Optical Trapping and Optical Micromanipulation XXI

This conference draws well over one hundred presentations and an even larger number of participants. In addition to an immersive program of oral presentations, our poster sessions have a tradition of ensuring an excellent level of interaction and feedback. Special sessions ensure that technical advances are widely shared. Participants are also well served by the special attention given to community-building activities. Early career researchers are especially encouraged and highlighted.

Joint sessions will be planned with the "Emerging Topics in Artificial Intelligence" conference.

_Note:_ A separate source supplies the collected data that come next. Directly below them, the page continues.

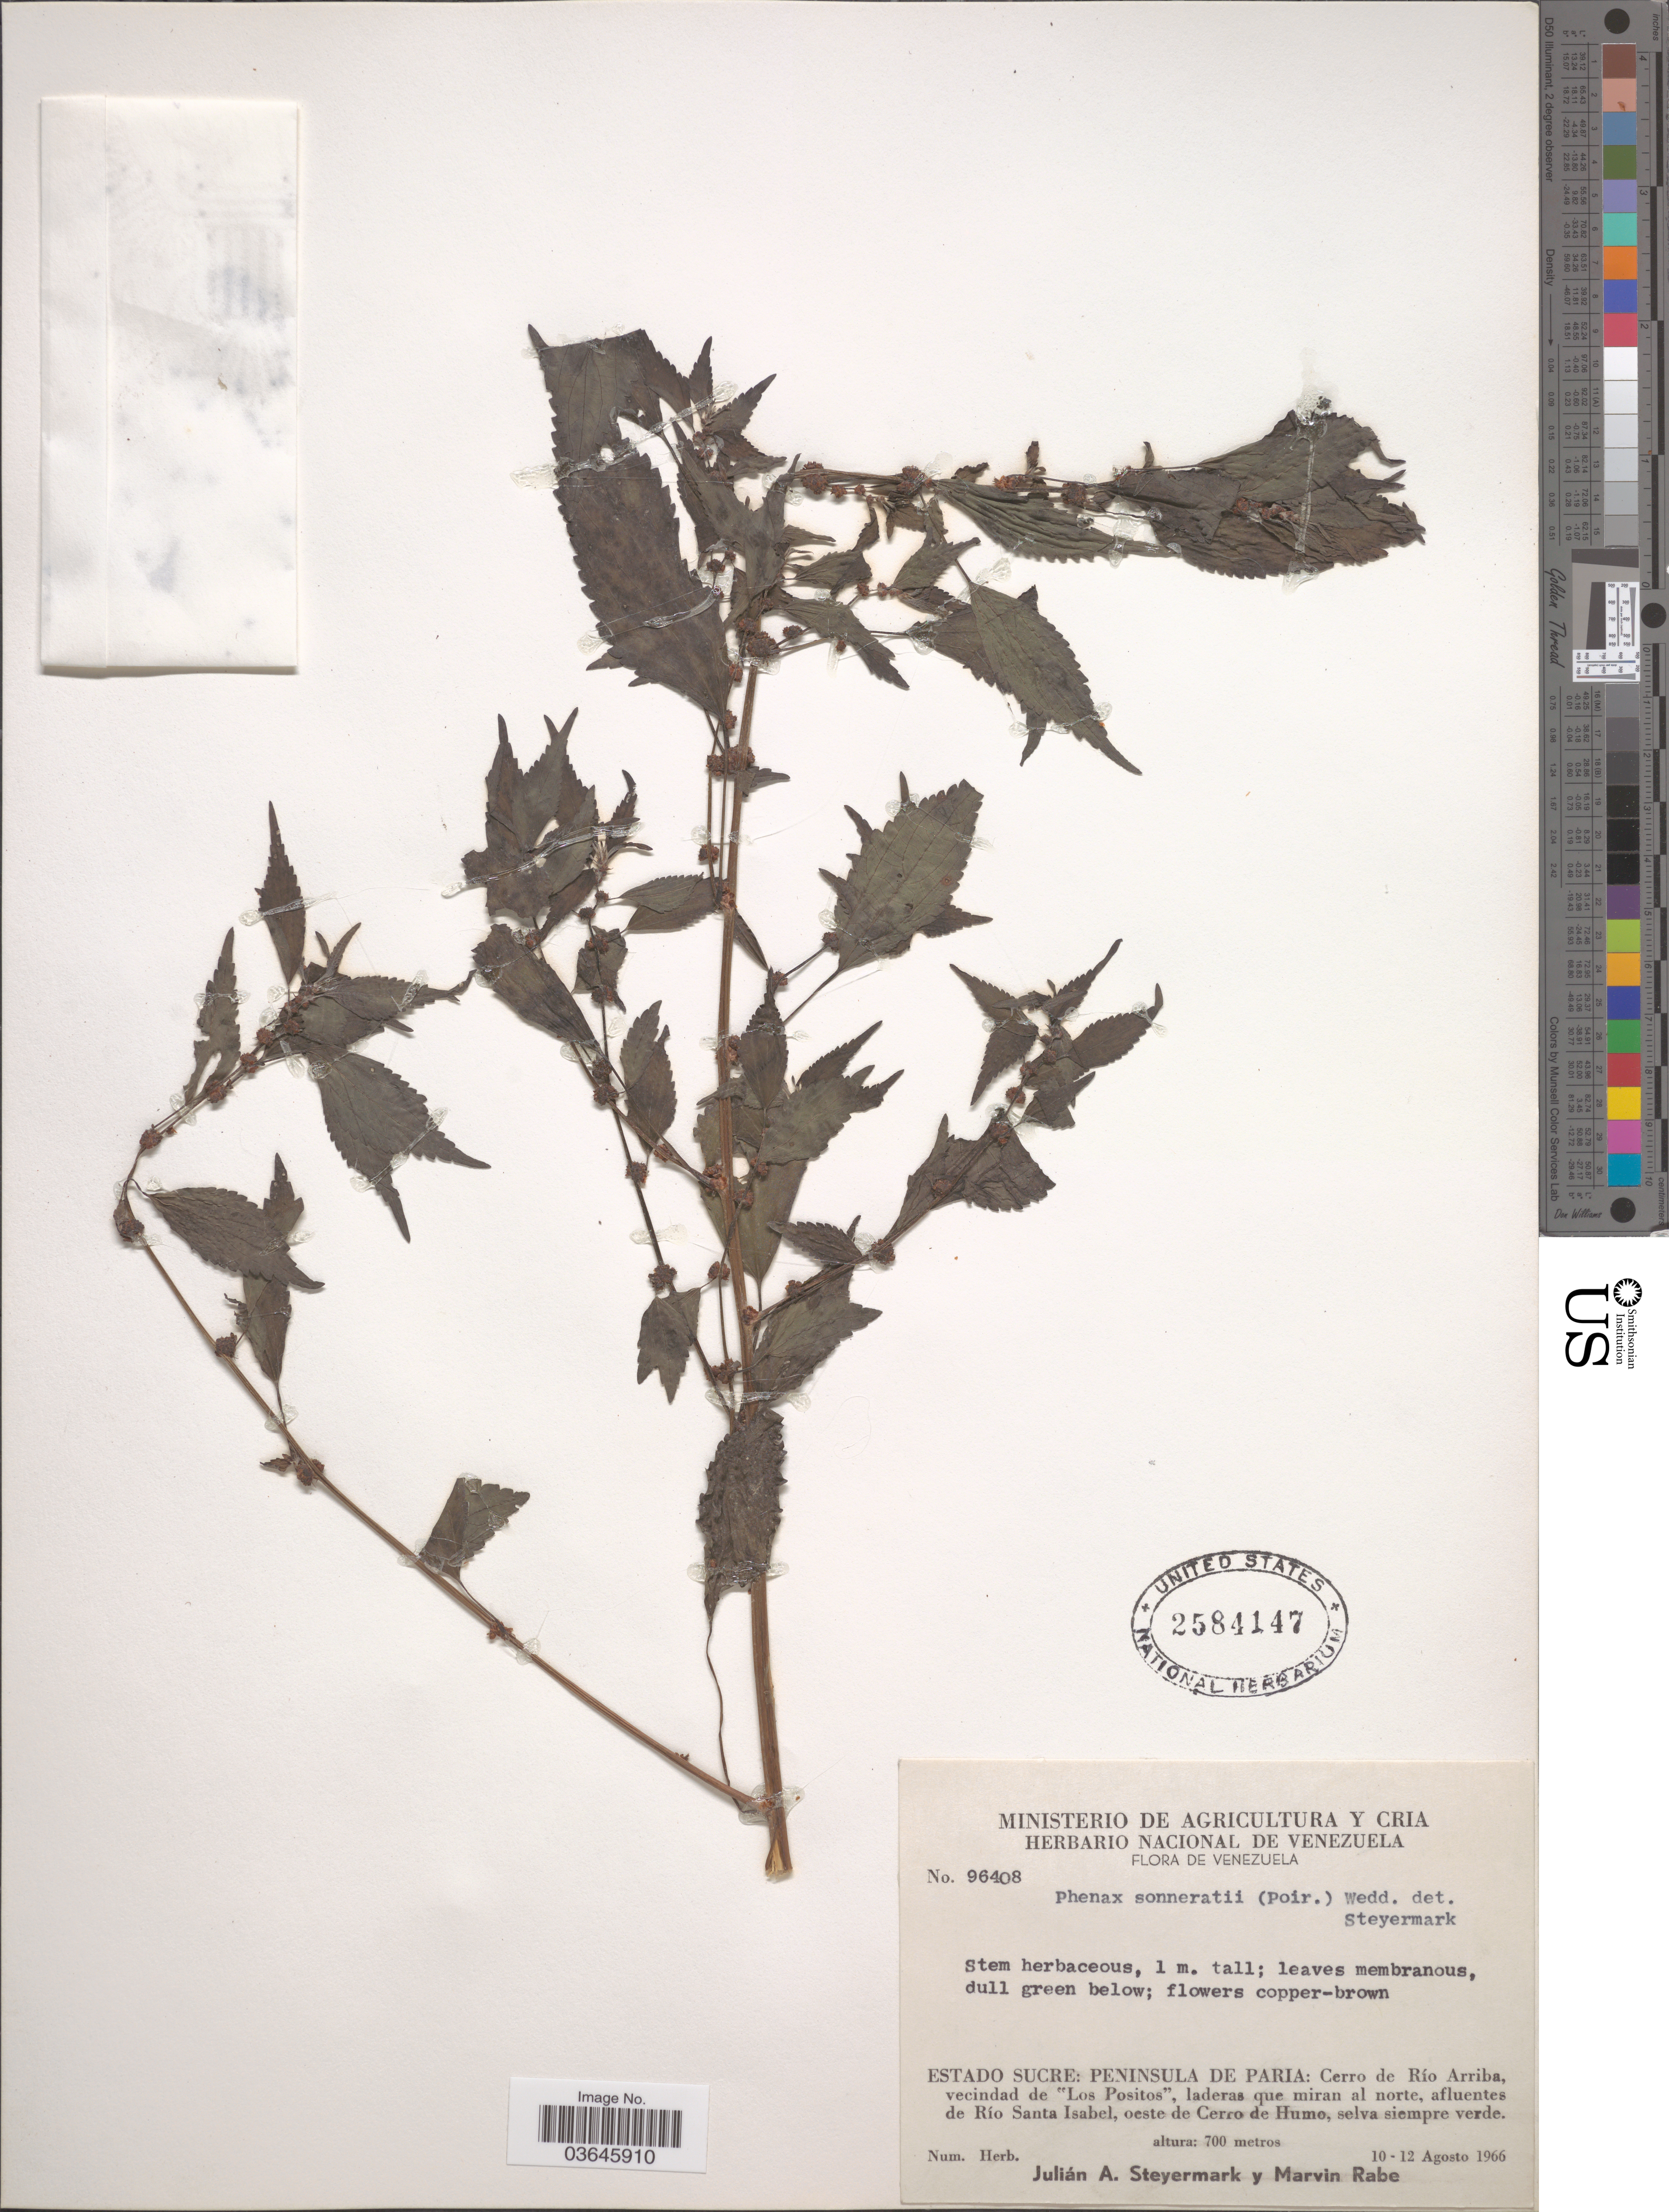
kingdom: Plantae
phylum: Tracheophyta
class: Magnoliopsida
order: Rosales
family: Urticaceae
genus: Phenax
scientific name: Phenax sonneratii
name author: (Poir.) Wedd.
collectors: J. Steyermark & M. Rabe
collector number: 96408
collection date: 1966-08-10/1966-08-12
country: Venezuela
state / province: Sucre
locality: Peninsula de Paria: Cerro de Río Arriba, vecindad de "Los Positos", laderas que miran al norte, afluentes de Río Santa Isabel, oeste de Cerro de Humo.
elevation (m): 700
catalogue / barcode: US 2584147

Papers are solicited on (but not restricted to) the following areas:

• precision measurement, including testing fundamental physics
• "gonzo" trapping (i.e., trapping at extremes)
• cavity optomechanics
• high-sensitivity detectors
• toward (or in) the quantum limit of opto-mechanics
• photonic devices for optically induced forces
• shaping the flow of information: energy and momentum
• systems with broken symmetry, including optical angular momentum
• statistical mechanics of small systems
• virus and single-molecule biophysical studies and technologies
• using the photonic toolbox to study cells and their organelles
• studies of dynamical biophysical systems, including active swimmers and hydrodynamics
• optofluidics and optically shaped structures
• optically driven microrheology, mechanobiology, and micromechanical properties
• enhanced sensitivity and resolution of optical force actuators
• optical manipulation of matter through gaseous media
• approaches to optical force and momentum measurement
• radiation pressure, tractor beams, and solar sails
• near-field micromanipulation, plasmonic, and nanoparticle trapping
• beam shaping and aberration and wavefront correction
• optical sorting, optical lab-on-a-chip, and microfluidics
• optically manipulated robotics and novel samples
• next-generation fabrication technologies, including nanoscale assembly with optical forces
• optical tweezers coupled with novel forms of microscopyv
• alternative and hybrid force systems (e.g., hybrid AFM-optical force systems, or combinations with acoustic, magnetic, or other forces)
• nonlinear optical responses mediated through forces (translation, electrostriction)
• optically bound matter
• holographic optical systems: from speckle to studies of neurons
• machine learning for designing relevant systems, for particle tracking, and for data analysis.